In the midst of escalating trade protectionism and an uncertain economic recovery, Chinese exporters will continue to face further trade friction in the second half of 2013 and 2014, according to PwC China’s international trade and customs team.


More conflicts in terms of involved trade value and an increase in trade remedy cases from the emerging markets are also anticipated, PwC says.


Trade relations between China and both the US and EU have cooled, leading to investigations and the imposition of trade barriers including, but not limited to, anti-dumping levies.


China’s Ministry of Commerce said in 2012, that 21 countries launched a total of 77 trade remedy investigations with the total amount involved worth about $27.7 billion against China. This is an increase of 11.6% in the number of investigations and an increase of 369% in value compared with 2011.


Meanwhile, the rapid rise in disputes with emerging market economies has posed a threat to China’s economy. Last year, these countries launched 54 trade remedy probes against China, making 70.1% of the total.


“Both developed countries and emerging markets are taking action to restrict imports and encourage their own exports,” says Damon Paling, PwC China Trade and Customs Partner. “These trade protectionism policies are often enforced amid a severe economic downturn. Chinese manufacturers and exporters should respond more proactively to disputes and investigations through revisiting business models and restructuring supply chains.”


“Besides market barriers and potential administrative nuisance, trade protectionism often results in eroding profit margins. While we are all well aware of the current scrutiny and remedies that are impacting the solar and telecom sector in China, the issue of trade protectionism impacts a much wider scope of sectors and covers all overseas markets,” Paling says.


According to PwC’s experiences, Chinese manufacturers and exporters usually encounter two kinds of difficulties during trade remedy investigations: ensuring the comprehensiveness and accuracy of questionnaire responses within limited time, and managing adequate preparation work for the on-site verification.


Answers to the Market Economy Treatment (MET) questionnaire or the Anti-Dumping (AD) questionnaire are requested by overseas authorities during the initial investigation phase.


Substantial data needs to be discussed, adjusted and allocated with the original copy of receipts submitted in order to meet strict accounting requirements.


If data is submitted in different formats and is inconsistent, overseas authorities will treat the data as unreliable. This will negatively impact the determination of the MET status and the opportunity to obtain a lower anti-dumping rate.

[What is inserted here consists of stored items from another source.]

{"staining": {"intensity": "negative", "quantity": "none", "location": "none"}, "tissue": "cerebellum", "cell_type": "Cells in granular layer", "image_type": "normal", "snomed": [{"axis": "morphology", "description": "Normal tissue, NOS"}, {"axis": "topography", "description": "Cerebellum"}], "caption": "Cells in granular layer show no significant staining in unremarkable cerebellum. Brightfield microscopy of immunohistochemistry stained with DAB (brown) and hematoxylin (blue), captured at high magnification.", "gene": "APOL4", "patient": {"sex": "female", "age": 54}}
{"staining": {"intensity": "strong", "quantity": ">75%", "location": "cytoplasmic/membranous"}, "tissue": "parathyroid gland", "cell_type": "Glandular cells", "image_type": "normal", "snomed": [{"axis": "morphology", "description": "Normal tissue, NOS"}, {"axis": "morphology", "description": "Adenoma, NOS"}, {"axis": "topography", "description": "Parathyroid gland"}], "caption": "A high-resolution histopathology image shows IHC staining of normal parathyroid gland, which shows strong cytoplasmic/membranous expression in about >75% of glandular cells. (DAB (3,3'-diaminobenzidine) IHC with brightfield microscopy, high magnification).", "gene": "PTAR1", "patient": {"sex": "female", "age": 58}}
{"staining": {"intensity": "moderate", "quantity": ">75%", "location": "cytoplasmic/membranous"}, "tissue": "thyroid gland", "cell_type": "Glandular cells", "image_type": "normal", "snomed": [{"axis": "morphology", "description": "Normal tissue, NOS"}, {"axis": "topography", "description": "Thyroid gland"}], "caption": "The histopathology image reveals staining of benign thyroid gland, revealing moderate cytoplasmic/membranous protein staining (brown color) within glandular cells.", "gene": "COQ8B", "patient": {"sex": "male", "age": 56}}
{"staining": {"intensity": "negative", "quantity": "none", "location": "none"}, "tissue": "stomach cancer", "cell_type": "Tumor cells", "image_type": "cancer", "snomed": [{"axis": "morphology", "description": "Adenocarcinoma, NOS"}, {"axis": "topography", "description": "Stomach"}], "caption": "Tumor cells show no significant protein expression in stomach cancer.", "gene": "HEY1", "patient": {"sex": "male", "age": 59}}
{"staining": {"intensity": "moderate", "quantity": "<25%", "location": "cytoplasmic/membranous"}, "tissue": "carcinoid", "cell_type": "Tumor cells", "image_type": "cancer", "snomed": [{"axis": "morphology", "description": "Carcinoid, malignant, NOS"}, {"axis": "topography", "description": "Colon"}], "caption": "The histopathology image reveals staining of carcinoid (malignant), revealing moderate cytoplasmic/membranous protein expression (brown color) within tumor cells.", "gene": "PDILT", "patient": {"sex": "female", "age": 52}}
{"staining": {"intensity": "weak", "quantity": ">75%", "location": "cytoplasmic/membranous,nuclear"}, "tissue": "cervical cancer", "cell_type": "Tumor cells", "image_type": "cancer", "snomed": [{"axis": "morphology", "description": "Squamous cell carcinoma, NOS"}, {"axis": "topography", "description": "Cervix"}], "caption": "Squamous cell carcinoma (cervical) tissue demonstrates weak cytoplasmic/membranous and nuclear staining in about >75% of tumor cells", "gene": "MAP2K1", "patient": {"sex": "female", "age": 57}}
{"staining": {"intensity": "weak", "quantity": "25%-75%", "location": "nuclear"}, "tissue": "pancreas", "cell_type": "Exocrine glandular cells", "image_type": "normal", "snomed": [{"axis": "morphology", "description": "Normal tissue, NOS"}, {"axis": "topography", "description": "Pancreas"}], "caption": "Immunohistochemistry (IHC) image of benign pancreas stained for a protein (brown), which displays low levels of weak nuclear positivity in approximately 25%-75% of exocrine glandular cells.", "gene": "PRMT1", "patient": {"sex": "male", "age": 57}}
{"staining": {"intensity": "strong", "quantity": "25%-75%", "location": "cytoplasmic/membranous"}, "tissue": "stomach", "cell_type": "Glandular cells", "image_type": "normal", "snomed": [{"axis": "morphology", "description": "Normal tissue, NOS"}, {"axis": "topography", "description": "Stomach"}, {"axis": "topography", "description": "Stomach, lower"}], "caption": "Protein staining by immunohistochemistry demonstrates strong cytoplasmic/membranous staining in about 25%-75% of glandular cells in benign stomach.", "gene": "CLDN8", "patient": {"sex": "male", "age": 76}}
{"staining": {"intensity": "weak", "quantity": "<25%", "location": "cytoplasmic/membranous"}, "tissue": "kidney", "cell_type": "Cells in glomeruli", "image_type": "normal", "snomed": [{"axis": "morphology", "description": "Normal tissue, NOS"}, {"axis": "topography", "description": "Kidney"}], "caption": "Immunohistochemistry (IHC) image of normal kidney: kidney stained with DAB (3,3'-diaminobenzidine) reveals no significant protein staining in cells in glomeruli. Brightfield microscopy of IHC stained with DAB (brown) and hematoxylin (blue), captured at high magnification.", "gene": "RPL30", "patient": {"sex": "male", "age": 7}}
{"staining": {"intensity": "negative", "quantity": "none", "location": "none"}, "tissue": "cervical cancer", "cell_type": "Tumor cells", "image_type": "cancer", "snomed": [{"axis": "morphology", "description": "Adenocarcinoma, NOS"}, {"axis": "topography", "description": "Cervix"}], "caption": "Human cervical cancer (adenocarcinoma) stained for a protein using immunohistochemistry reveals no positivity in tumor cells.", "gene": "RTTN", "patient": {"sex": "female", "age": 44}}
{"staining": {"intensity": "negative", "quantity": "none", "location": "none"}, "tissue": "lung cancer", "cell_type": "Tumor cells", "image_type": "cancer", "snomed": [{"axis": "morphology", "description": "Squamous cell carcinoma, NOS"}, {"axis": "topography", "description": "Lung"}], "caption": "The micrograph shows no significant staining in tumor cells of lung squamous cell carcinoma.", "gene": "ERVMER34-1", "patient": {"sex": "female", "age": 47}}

Once the Chinese manufacturer or exporter is selected for on-site verification, officials will begin an in depth face-to-face review to verify the accuracy of the financial data provided. It is critical to verify data sources, collection methods and prepare proper explanations for any inconsistencies.


In addition to preparing proactive responses to an investigation, meticulous planning is crucial to mitigating risks before an investigation is initiated. Best practices include making a self-assessment of dumping risks, understanding export measures and the overseas market environment, and exploring alternative export models, if needed.


“A lack of innovative technology and manufacturing forecasting capabilities remain a weakness to some Chinese companies, contributing to an increase in trade friction,” says Elton Huang, PwC China Domestic Market Initiatives (DMI) Tax Leader. “The gap between Chinese products’ technical parameters and international standards still exists. Blind investment in production capability without proper forecasting mechanisms only leads to overcapacity.”


"Having low-cost products is no longer a competitive advantage considering growing labour costs in China. Both manufacturers and exporters should scrutinise the export market and develop new product mixes to become more competitive on a sustainable level. This is the long-term solution for Chinese enterprises to deal with trade friction and maintain a strong export market share," Huang says.